For your analysis, run multiple seeds and plot learning curves. Explain that planning steps (e.g., 5 or 10) allow Dyna-Q to update Q-values many times per real step, accelerating learning. But too many planning steps can cause overfitting to an imperfect model.
Deep Reinforcement Learning: Lunar Lander with DQN
Part 2 of the assignment involves training a DQN agent for the LunarLander-v2 environment. The state is an 8-dimensional vector, and actions are discrete (do nothing, fire left, main, right). You need to read the provided dqn.py code and add comments explaining each part (experience replay, target network, epsilon-greedy, etc.). Then tune hyperparameters: gamma (try 0.99), epsilon decay (slower decay for more exploration), and network architecture (e.g., two hidden layers of 64 and 32).
Consider using multiple consecutive frames (stack 4 frames) to capture velocity information, though the state already includes velocities. You can also try different optimizers like Adam with learning rate 0.00025.
Record a video of the trained agent using gym.wrappers.RecordVideo to show successful landings.
Improving Exploration: Beyond ε-Greedy
The assignment asks you to explore another exploration strategy, such as Upper Confidence Bound (UCB). UCB selects actions based on both their estimated value and an uncertainty bonus: a = argmax_a (Q(s,a) + c * sqrt(log(t) / N(s,a))), where N(s,a) is the visit count. This encourages the agent to try less-visited actions. Pros: more systematic exploration, often faster convergence in bandit problems. Cons: requires maintaining counts, computationally heavier, and can be overly optimistic in non-stationary environments. Summarize this in your report.

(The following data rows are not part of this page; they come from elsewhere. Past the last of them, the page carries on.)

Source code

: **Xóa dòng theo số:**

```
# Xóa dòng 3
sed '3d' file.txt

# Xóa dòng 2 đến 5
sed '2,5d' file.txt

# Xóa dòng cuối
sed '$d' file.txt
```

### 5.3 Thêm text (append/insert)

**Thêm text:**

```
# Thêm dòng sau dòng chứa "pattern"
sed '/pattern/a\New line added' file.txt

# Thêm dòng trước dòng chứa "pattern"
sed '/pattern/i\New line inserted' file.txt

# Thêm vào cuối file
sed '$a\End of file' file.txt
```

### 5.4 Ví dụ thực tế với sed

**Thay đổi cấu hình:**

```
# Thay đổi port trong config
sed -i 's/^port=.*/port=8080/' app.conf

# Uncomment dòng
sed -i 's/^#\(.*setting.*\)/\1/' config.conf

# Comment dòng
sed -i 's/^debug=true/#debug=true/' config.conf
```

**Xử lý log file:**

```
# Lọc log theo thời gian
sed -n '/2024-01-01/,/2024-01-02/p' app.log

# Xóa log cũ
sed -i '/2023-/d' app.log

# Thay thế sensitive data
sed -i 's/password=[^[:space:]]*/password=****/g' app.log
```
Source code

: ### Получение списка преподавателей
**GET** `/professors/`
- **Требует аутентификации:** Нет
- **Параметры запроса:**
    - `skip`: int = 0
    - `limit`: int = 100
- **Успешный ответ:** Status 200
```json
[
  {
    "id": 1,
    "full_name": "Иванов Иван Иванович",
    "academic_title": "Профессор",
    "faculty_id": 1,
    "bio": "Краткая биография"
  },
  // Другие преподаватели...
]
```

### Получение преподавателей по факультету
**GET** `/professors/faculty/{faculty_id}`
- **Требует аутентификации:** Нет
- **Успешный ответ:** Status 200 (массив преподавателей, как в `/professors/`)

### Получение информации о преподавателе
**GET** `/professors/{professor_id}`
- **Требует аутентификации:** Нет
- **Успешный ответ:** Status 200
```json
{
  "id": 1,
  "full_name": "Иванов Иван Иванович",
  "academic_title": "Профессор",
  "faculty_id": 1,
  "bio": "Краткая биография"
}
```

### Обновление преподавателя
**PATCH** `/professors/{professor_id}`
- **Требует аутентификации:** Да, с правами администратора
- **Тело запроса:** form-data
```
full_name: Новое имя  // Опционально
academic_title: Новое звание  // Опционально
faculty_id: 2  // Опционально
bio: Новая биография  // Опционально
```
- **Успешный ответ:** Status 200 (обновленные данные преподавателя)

Final Tips for Your Homework
- Start early: Debug with a simple grid (e.g., 4×4) before scaling to 12×4.
- Use the provided random agent demo to understand the interaction loop.
- For Dyna-Q, implement a simple model as a dictionary mapping (s,a) to (s',r).
- In your report, include screenshots of learning curves and paths.
- For the DQN part, comment every function in
dqn.pythoroughly.
Reinforcement learning is a hot topic in AI, used in robotics, game playing (e.g., AlphaGo), and even finance. Mastering these foundational algorithms will give you a solid base for advanced topics. Good luck!